Methods hoist the same way
Methods are referentially stable, so a method hoists exactly like a ref — and it pays. In a clean one-million-call loop, instance.grow() costs ~4 ns per call while the hoisted form runs at ~1.4 ns — closure parity:
processAll() {
// hoist once: the bound function is the same reference forever
const grow = this.grow;
for (let i = 0; i < 1e6; i++) {
grow(); // per-call property lookup gone — native closure speed
}
}The win comes from removing the per-call property access and letting the JIT inline a single hot function reference. The same trick works across instances (const grow = box.grow) because the bound function never changes identity.
In templates, event handlers fire per click, not per million — hoisting buys nothing for those; keep them dotted (dotted access is what marks them as actions). The one template case that earns the hoist is a method called per row of a large v-for — there, destructuring the method is the same measured win.
Designed for native JIT shapes
A just-in-time compiler (JIT) turns repeatedly executed JavaScript into specialized machine code while the application runs. ivue does not require a JIT for correctness. It gives one unusually favorable input: stable, ordinary JavaScript structures.
After first access, an ivue model consists of:
- plain instances with repeated object shapes;
- stable prototypes and native method dispatch;
- symbol-keyed own properties holding lazy state;
- identity-stable refs and bound functions;
- plain getters for uncached derivation;
- no per-instance proxy handler or steady-state plugin registry dispatch.
The prototype transformation happens once. Repeated execution then sees the same getters, cache slots, functions, and object shapes, giving a modern JavaScript engine consistent structures it can specialize. Hoisting a ref or method goes one step further: the hot loop receives the stable handle directly and removes the property lookup from its repeated work.
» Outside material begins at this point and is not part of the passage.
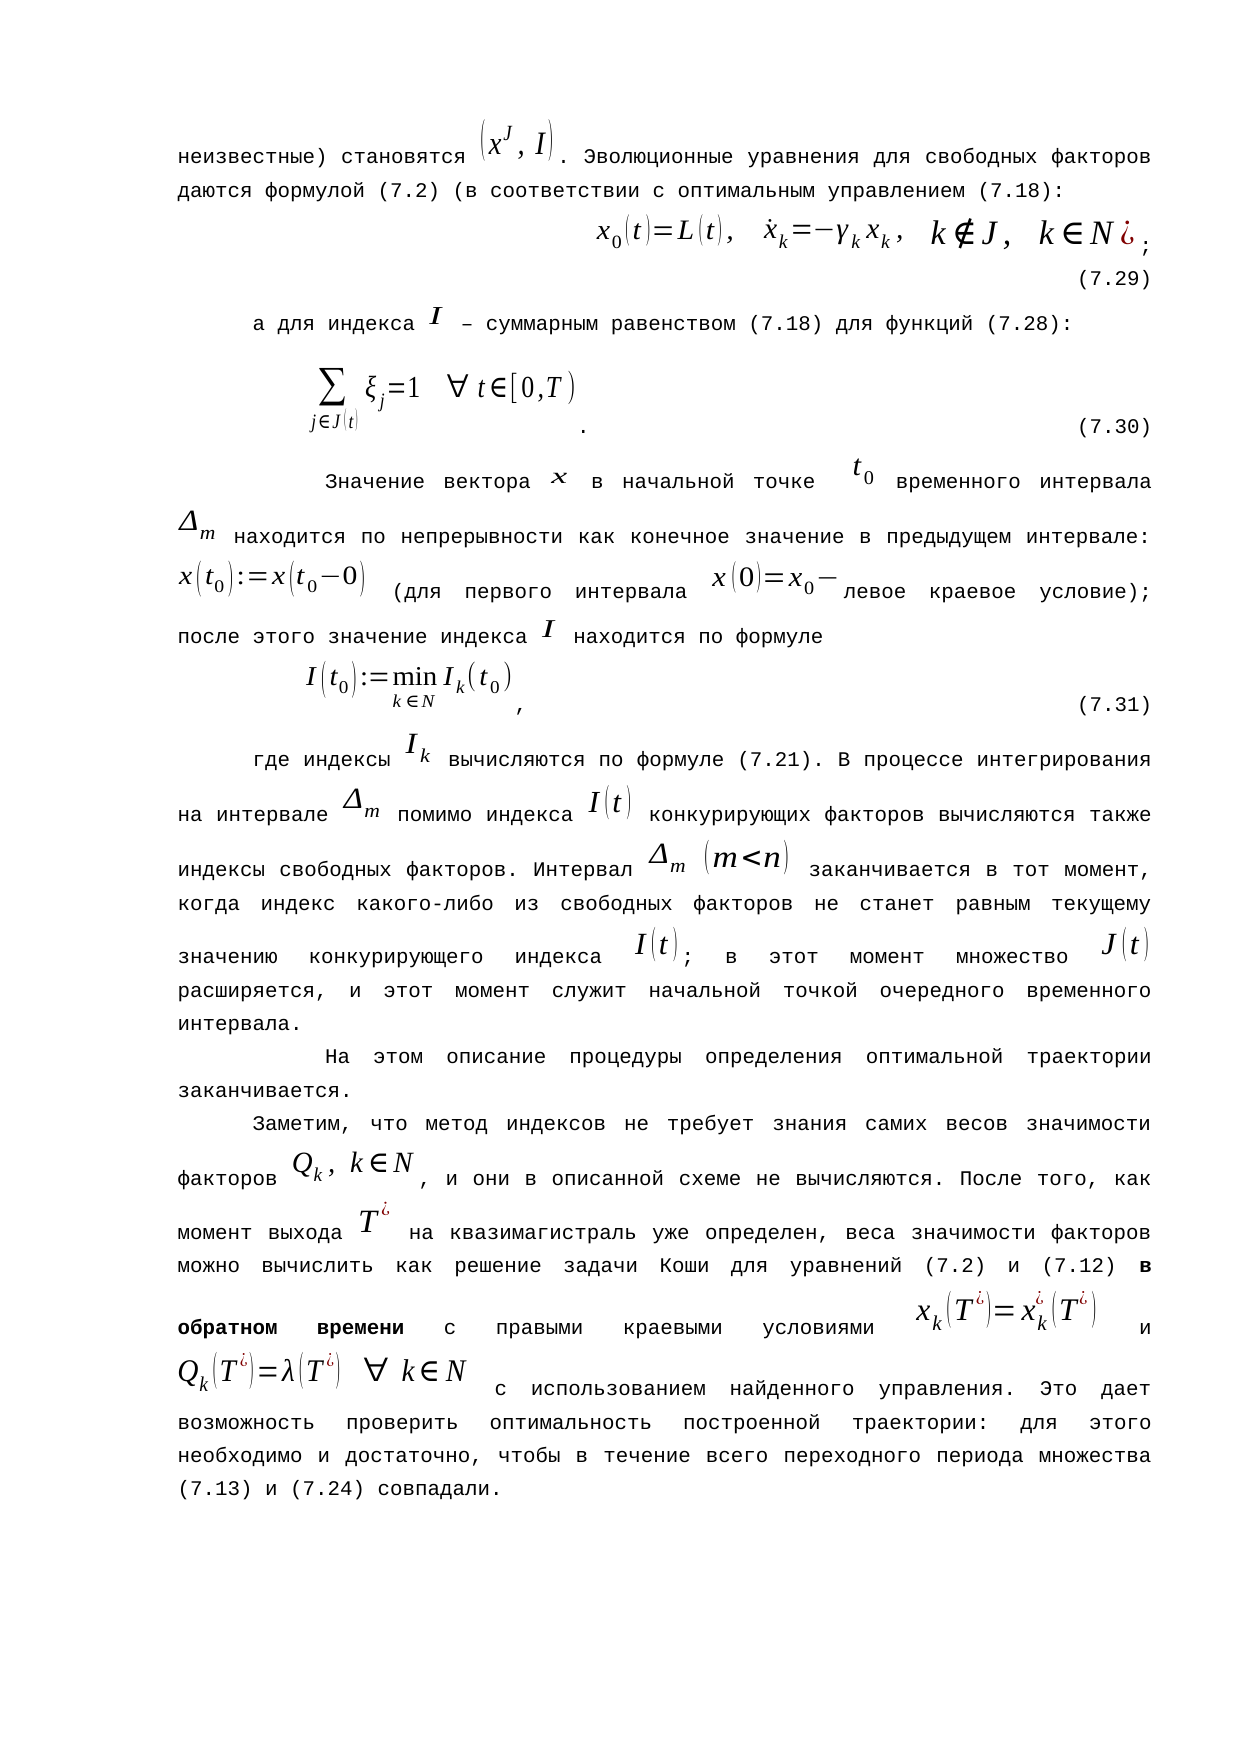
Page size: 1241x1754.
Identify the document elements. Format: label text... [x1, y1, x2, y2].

This is alignment, not a performance promise. Whether an engine inlines a particular call depends on the engine, version, warm-up, call-site shapes, and surrounding code. The measured numbers on this page belong to their stated Node and V8 environment; the architectural guarantee is that ivue leaves ordinary JavaScript behind for the engine to optimize.
ivue remains correct without a JIT. A JIT only specializes the stable native structures ivue leaves behind.
The mental model
- Against proxy objects: raw ivue access is 3–18× faster because no shallow or deep proxy mediates the read.
- Against a direct closure ref: dotted ivue access has one getter/cache hop; the closure starts at the direct-access floor.
- In hot paths: stable refs and methods hoist once, so repeated work runs at direct-ref or closure speed.
The result is not allocation performance purchased with permanently slower reads. ivue combines plain-object construction, observation-priced memory, proxy-free ordinary access, and an explicit path to native speed where a profiler shows repetition matters.